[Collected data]
+ + + +
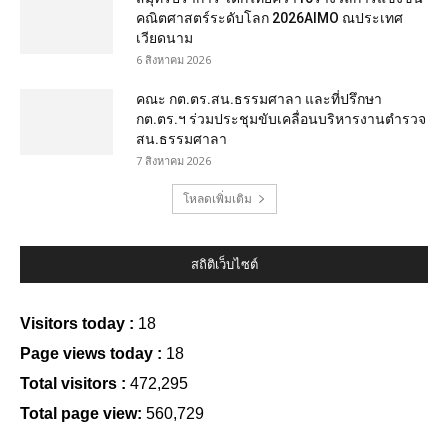
คณิตศาสตร์ระดับโลก 2026AIMO ณประเทศ
เวียดนาม
6 สิงหาคม 2026
คณะ กต.ตร.สน.ธรรมศาลา และที่ปรึกษา
กต.ตร.ฯ ร่วมประชุมขับเคลื่อนบริหารงานตำรวจ
สน.ธรรมศาลา
7 สิงหาคม 2026
โหลดเพิ่มเติม
สถิติเว็บไซต์
Visitors today :
18
Page views today :
18
Total visitors :
472,295
Total page view:
560,729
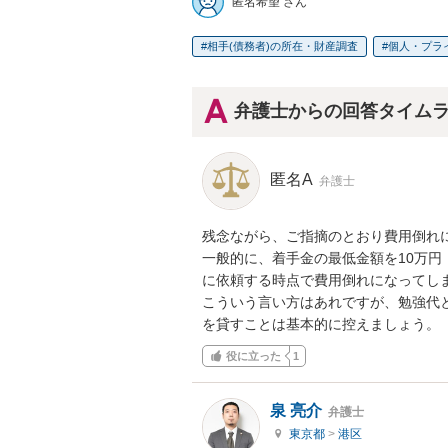
匿名希望 さん
相手(債務者)の所在・財産調査
個人・プラ
弁護士からの回答タイム
匿名A
弁護士
残念ながら、ご指摘のとおり費用倒れに
一般的に、着手金の最低金額を10万
に依頼する時点で費用倒れになってしま
こういう言い方はあれですが、勉強代
を貸すことは基本的に控えましょう。
役に立った
1
泉 亮介
弁護士
東京都
>
港区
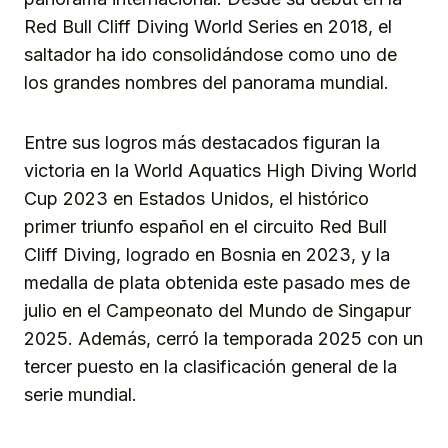
Red Bull Cliff Diving World Series en 2018, el
saltador ha ido consolidándose como uno de
los grandes nombres del panorama mundial.
Entre sus logros más destacados figuran la
victoria en la World Aquatics High Diving World
Cup 2023 en Estados Unidos, el histórico
primer triunfo español en el circuito Red Bull
Cliff Diving, logrado en Bosnia en 2023, y la
medalla de plata obtenida este pasado mes de
julio en el Campeonato del Mundo de Singapur
2025. Además, cerró la temporada 2025 con un
tercer puesto en la clasificación general de la
serie mundial.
+ + + +
What is expected -> Reproduce every line of text in the listing above with no changes, leaving out the pictures.

Result of this exercise ->
คณิตศาสตร์ระดับโลก 2026AIMO ณประเทศ
เวียดนาม
6 สิงหาคม 2026
คณะ กต.ตร.สน.ธรรมศาลา และที่ปรึกษา
กต.ตร.ฯ ร่วมประชุมขับเคลื่อนบริหารงานตำรวจ
สน.ธรรมศาลา
7 สิงหาคม 2026
โหลดเพิ่มเติม
สถิติเว็บไซต์
Visitors today :
18
Page views today :
18
Total visitors :
472,295
Total page view:
560,729
匿名希望 さん
相手(債務者)の所在・財産調査
個人・プラ
弁護士からの回答タイム
匿名A
弁護士
残念ながら、ご指摘のとおり費用倒れに
一般的に、着手金の最低金額を10万
に依頼する時点で費用倒れになってしま
こういう言い方はあれですが、勉強代
を貸すことは基本的に控えましょう。
役に立った
1
泉 亮介
弁護士
東京都
>
港区
Red Bull Cliff Diving World Series en 2018, el
saltador ha ido consolidándose como uno de
los grandes nombres del panorama mundial.
Entre sus logros más destacados figuran la
victoria en la World Aquatics High Diving World
Cup 2023 en Estados Unidos, el histórico
primer triunfo español en el circuito Red Bull
Cliff Diving, logrado en Bosnia en 2023, y la
medalla de plata obtenida este pasado mes de
julio en el Campeonato del Mundo de Singapur
2025. Además, cerró la temporada 2025 con un
tercer puesto en la clasificación general de la
serie mundial.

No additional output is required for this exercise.